Une deuxième méthode de simulation avec conditions extrêmes, inspirée de la méthode utilisée dans de précédentes études sur la conception d’ouvrages de restauration minière, a également été testée dans ce projet. Une période de deux mois sans précipitation a été appliquée sur le scénario avec climat historique pour les mois de juillet et août 2002, considérant ainsi que le recouvrement avant la sécheresse présentait des conditions de saturation élevée, correspondant à celles observées après la fonte des neiges. Cette sécheresse de deux mois appliquée sur le scénario climatique historique (en 2002) indique que le comportement hydrogéologique de la CEBC subit davantage d’impact avec celui-ci par rapport au scénario défini avec la nouvelle approche. En effet, l’élévation

du niveau piézométrique et les teneurs en eau volumique diminuent davantage. Cependant, les deux paramètres rejoignent rapidement, après la sécheresse, les valeurs simulées avec le scénario historique original. Les résultats indiquent donc que l’ancienne approche est plus conservatrice que celle développée dans cette étude.

Les simulations effectuées avec changements climatiques et conditions extrêmes de sécheresse indiquent donc des variations du comportement hydrogéologique de la CEBC de Lorraine en fonction des différents scénarios testés. Cependant les résultats confirment que le recouvrement de type CEBC demeurera efficace d’ici 2100, avec des effets de barrières capillaires bien développés au sein du recouvrement.

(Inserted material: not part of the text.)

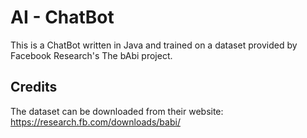 # AI - ChatBot
This is a ChatBot written in Java and trained on a dataset provided by Facebook Research's The bAbi project.

## Credits
The dataset can be downloaded from their website: https://research.fb.com/downloads/babi/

Enfin, l’étude a également permis de montrer que les propriétés des matériaux, et en particulier le contraste entre la couche de rétention d’eau et le bris capillaire est très important, mais que la performance plus faible obtenue sur un tel système n’est pas affectée significativement par les CC. De plus, la prise en compte de la colonisation végétale a brièvement été abordée dans cette étude. Les modélisations effectuées avec un cas théorique de forêt mature de peupliers baumiers appliqué au scénario climatique IPSL indiquent une modification notable du comportement de la CEBC avec des degrés de saturation dans la couche de rétention d’eau qui frôlent le critère limite de performance.